Le schmock, c’est ainsi qu’un des personnages du roman appelle Hitler. Ce roman c’est  l’histoire d’une famille, d’une amitié, d’un amour au cœur de la Grande Histoire. Au sein d’une famille juive, et d’une autre catholique on assiste à la montée de l’antisémitisme, du mal, du pire. Nos personnages vont croiser celui qui deviendra le Führer alors qu’il n’était que peintre, le mal coulait déjà en lui. On assiste au pire, tout parait si évident et pourtant nos personnages sont comme aveugles, n’osant pas imaginer ce qui allait arriver. Les personnages du roman vont, au fil de la première moitié du 21ème siècle, s’unir, se détester, s’aimer, se fuir, s’aider, se retrouver….

J’ai retrouvé ici le style si particulier de FOG que j’aime tant lire. Une écriture pleine de cynisme, à l’humour décalé, mettant en scène des personnages aux vies riches et multiples. En tant que lecteur, par moment, on ne sait plus trop ce qui relève de la fiction, de la réalité familiale ou des faits historiques. Tout se mélange et s’unit au mieux pour nous livrer un récit passionnant et prenant.

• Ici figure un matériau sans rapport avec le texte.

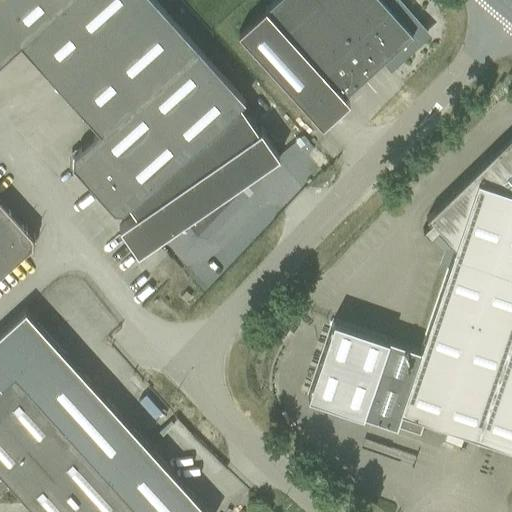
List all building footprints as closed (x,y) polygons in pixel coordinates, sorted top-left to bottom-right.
[(0,0),(0,60),(20,43),(67,0),(0,0)] [(60,87),(155,1),(154,0),(67,0),(20,43),(60,87)] [(272,0),(264,8),(343,95),(344,94),(361,79),(381,60),(390,70),(430,33),(400,0),(272,0)] [(99,131),(195,45),(155,1),(60,87),(99,131)] [(343,95),(264,8),(238,31),(322,124),(349,100),(344,94),(343,95)] [(121,210),(128,204),(203,136),(240,103),(244,99),(195,45),(99,131),(73,155),(72,164),(113,210),(121,210)] [(128,204),(135,215),(119,226),(137,252),(156,239),(187,218),(279,154),(261,128),(258,130),(240,103),(203,136),(128,204)] [(387,338),(333,320),(307,395),(362,413),(396,425),(396,424),(419,432),(425,416),(511,445),(511,133),(499,147),(496,150),(427,217),(430,221),(423,228),(430,234),(437,227),(454,246),(419,349),(387,338)] [(0,272),(31,245),(32,236),(0,200),(0,272)] [(27,501),(36,511),(208,511),(142,439),(25,309),(0,331),(0,493),(11,483),(27,501)]
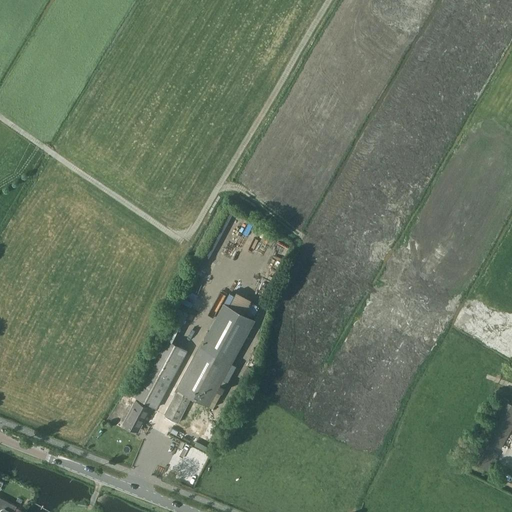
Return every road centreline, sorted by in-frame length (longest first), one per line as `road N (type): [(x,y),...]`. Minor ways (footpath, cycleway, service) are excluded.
road 1 (track): [(0,116),(178,239),(190,235),(329,0)]
road 2 (unclassified): [(189,511),(0,437)]
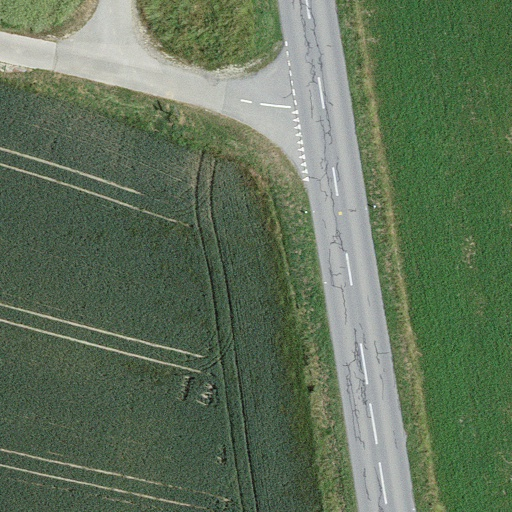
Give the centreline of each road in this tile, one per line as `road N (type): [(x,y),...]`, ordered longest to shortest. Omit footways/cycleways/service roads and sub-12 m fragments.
road 1 (secondary): [(307,0),(389,511)]
road 2 (track): [(326,117),(0,45)]
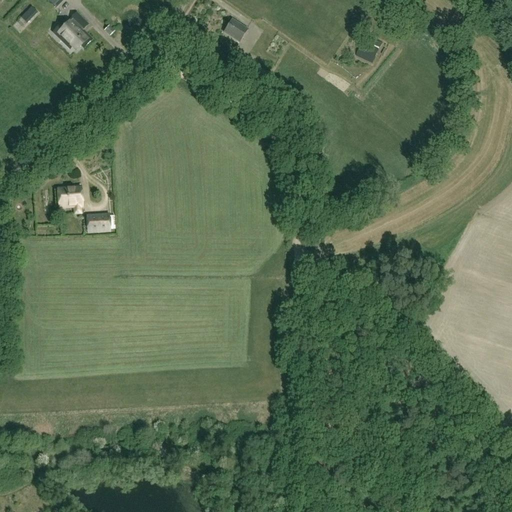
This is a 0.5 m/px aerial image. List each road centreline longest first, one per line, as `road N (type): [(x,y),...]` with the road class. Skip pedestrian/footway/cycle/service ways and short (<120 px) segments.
road 1 (track): [(286,511),(293,173),(263,127),(150,51)]
road 2 (unclassified): [(0,182),(117,87),(184,0)]
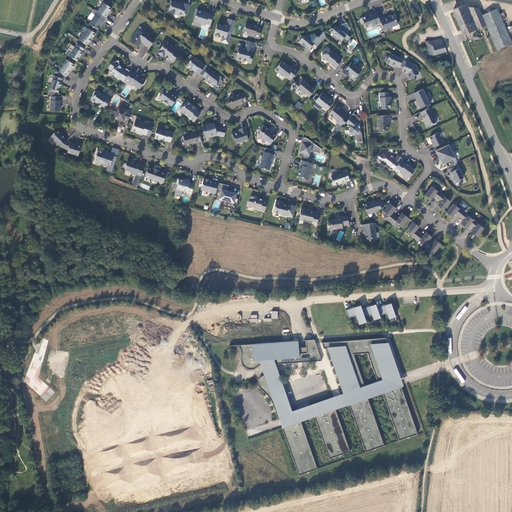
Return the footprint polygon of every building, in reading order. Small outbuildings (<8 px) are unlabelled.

Ce roman amène de nombreuses questions : comment un peuple a-t-il pu laisser faire cela? Comment un pays a pu tomber dans cette folie, laisse faire, ne rien voir, ne rien dire? En tant que lecteur on s’interroge forcément, comment aurai-je agi ? Mais surtout, même s’il parle de faits datant de près d’un siècle, cela parait si proche de nous, et nous invite à être vigilant. Le pire et le mal, comme décrits dans le roman, pourraient être à nouveau tellement d’actualité. Ne nous laissons pas aveugler à nouveau.

De notre coté du ciel, Hans Meyer zu Düttingdorf

 

Quatrième de couverture :

Allemagne, années 1930 : Henriette, Hans, Charlotte et Karl sont les meilleurs amis du monde. Ensemble, ils forment la bande du trèfle à quatre feuilles et se sont juré de veiller les uns sur les autres. Tandis que les années passent et que le climat politique devient de plus en plus étouffant, Henriette et Hans tombent follement amoureux. Seulement, Henriette est juive. Pour rester en vie, elle devra fuir l’Allemagne, abandonnant derrière elle sa famille, ses amis et Hans. Plus de cinquante ans après, Henriette quitte l’Uruguay accompagnée de son arrière petite-fille Rachel pour retourner sur les lieux de son enfance. Débute alors un voyage terriblement émouvant pour Henriette, mais aussi pour Rachel, qui ne sait rien du passé de son arrière grand-mère. Un roman tendre sur l’enfance et le passage à l’âge adulte d’une fillette au destin bouleversé par l’Histoire.